Une domination consciente et collective de l’appareillage technique de notre époque promet évidemment davantage. Les capitalistes eux-mêmes préparent l’usine automatisée prévue par la cybernétique. Ils ne laissent aux travailleurs qu’un rôle de supervision et de maintenance dans la phase productive et un rôle de production d’information dans la phase consommatrice, restructurée intégralement par les lois du travail abstrait. Le travail humain, comme nécessité matérielle, se réduit progressivement à rien. Ne restera bientôt que sa nécessité sociale. Sa fonction de maintien de la division capitaliste de la société prolongera son existence pour un moment encore.

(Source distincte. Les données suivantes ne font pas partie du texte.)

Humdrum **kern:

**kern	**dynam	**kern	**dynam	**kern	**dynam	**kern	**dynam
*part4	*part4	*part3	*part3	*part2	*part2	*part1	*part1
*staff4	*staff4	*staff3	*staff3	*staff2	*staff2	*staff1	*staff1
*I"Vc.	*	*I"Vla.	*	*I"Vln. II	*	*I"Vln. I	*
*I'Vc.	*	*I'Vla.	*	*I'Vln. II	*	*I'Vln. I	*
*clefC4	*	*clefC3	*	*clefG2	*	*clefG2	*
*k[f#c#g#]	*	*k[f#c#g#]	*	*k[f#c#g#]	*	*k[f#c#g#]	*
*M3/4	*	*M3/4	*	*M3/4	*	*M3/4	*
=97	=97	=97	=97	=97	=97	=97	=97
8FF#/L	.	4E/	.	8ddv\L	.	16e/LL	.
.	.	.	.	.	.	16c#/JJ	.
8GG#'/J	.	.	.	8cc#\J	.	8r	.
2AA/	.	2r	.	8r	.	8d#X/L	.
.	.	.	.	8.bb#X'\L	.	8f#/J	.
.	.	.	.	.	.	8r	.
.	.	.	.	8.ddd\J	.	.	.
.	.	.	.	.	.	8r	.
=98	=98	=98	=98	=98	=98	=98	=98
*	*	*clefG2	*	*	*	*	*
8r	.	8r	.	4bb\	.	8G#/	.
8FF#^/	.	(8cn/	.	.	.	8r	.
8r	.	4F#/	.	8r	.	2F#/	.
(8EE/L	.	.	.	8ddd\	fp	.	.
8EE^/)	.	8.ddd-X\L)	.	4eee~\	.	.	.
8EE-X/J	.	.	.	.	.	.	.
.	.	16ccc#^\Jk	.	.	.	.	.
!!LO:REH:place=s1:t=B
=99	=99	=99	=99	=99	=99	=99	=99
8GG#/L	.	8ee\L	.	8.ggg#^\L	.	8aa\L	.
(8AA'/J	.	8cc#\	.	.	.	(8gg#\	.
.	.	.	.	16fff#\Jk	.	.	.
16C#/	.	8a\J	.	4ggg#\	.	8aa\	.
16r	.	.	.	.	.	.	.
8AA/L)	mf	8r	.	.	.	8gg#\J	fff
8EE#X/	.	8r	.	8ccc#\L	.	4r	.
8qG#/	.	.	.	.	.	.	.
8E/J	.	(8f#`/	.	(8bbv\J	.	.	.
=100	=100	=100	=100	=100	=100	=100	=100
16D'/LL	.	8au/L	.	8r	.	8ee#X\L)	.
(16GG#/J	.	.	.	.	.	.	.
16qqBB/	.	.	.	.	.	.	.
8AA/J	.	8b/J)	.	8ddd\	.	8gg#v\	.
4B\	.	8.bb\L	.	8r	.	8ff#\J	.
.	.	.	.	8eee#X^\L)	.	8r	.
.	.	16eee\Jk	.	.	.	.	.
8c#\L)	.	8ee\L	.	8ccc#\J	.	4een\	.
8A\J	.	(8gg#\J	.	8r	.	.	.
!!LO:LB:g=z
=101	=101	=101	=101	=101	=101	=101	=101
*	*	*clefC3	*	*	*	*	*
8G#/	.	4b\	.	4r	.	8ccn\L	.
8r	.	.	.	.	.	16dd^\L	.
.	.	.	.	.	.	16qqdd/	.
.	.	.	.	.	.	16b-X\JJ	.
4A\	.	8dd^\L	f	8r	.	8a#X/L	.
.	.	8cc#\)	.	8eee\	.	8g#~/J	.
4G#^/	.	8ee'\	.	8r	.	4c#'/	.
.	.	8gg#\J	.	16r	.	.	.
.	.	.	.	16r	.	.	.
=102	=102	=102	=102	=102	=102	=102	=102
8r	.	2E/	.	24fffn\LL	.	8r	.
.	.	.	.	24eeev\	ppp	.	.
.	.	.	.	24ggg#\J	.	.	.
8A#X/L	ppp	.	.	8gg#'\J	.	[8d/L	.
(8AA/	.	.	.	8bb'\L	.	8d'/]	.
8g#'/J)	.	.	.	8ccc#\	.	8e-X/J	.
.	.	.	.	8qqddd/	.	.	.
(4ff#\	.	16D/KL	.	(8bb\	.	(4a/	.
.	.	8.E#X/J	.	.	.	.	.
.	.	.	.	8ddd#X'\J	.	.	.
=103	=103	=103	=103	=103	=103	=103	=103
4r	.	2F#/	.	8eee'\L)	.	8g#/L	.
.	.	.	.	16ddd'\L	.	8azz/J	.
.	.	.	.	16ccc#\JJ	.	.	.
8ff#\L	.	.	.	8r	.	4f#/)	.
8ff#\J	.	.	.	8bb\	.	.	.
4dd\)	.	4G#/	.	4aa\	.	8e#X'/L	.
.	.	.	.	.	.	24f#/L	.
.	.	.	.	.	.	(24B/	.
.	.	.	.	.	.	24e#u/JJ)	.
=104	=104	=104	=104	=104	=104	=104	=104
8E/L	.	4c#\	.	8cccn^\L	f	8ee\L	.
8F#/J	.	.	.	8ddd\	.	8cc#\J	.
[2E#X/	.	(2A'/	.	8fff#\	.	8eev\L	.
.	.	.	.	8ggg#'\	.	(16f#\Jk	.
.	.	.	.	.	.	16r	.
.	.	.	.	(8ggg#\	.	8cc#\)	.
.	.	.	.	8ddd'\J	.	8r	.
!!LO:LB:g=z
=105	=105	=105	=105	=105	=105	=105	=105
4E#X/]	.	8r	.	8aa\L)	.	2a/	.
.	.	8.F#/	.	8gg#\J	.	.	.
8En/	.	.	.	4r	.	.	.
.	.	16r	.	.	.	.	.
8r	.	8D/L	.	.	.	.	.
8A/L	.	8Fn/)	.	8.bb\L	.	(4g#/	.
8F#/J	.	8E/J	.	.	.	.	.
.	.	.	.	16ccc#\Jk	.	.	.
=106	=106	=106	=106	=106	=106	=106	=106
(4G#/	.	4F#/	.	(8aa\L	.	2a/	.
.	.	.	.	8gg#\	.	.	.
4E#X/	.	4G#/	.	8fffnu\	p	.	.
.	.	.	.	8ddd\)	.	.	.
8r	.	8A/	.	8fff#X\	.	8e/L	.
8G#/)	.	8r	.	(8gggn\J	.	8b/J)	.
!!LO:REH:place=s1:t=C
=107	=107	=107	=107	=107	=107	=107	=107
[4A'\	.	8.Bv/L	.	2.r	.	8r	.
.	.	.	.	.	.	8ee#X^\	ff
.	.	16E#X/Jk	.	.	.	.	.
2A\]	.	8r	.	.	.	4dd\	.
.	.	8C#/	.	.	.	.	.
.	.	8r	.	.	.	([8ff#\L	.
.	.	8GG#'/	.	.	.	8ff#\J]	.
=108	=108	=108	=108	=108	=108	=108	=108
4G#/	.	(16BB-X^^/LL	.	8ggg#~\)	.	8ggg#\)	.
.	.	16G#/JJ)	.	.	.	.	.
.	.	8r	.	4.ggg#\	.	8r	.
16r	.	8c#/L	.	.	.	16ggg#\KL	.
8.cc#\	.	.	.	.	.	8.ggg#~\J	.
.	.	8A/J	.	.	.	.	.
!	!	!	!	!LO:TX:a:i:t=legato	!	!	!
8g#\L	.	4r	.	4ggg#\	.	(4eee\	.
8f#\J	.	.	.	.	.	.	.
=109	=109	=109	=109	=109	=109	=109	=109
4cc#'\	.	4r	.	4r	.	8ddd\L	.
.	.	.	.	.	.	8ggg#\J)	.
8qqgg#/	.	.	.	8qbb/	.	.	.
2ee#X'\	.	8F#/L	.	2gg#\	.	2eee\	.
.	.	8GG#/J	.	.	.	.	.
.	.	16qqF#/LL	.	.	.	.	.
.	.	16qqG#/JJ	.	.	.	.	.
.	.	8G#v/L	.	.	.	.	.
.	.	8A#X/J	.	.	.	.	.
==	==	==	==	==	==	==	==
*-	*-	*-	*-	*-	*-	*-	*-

Le développement des capacités productives de l’humanité ne donne à choisir qu’entre deux fins du salariat, tel que nous le connaissons : sa réalisation intégrale par l’informatique ou son abolition véritable. La classe dominante, dans sa frange avancée, s’efforce d’enrober le salariat permanent d’un vernis ludique. Elle emploie pour sa falsification les éléments réactionnaires du jeu : la compétition (la concurrence investie par le désir de domination), la performance (l’auto-évaluation masochiste) et la spéculation (le vertige abstrait provoqué par les données et leurs fluctuations). Aussi dérisoire et mensongère qu’elle puisse être, la “gamification” est une concession du capital. Les propriétaires de la société savent que le salariat ne pourra être poursuivi et étendu qu’en étant déguisé en jeu. Cette dernière tentative de récupération contient l’aveu que, pour la première fois dans l’histoire, le jeu est en mesure de l’emporter sur son frère jumeau laborieux. La civilisation du jeu n’est pas une utopie. C’est une possibilité historique offerte par le mouvement réel de la société.

Nous ne voulons pas dire par là que le problème de la production du monde est résolu. Seulement que, une fois la société affranchie pour l’essentiel du fardeau de la nécessité matérielle, cette production du monde pourrait avoir lieu dans les conditions les plus libres qui n’aient jamais été. Qu’elle ne serait donc plus un travail, mais un jeu. Un jeu au sens de l’expression positive d’une solidarité entre le monde et nous ; de la prise de conscience et de l’exercice du dynamisme contradictoire, fondamental, du vivant (comme on dit qu’il y a du jeu) ; et, enfin, de la forme la plus élevée du passe-temps, comme temps librement construit et vécu.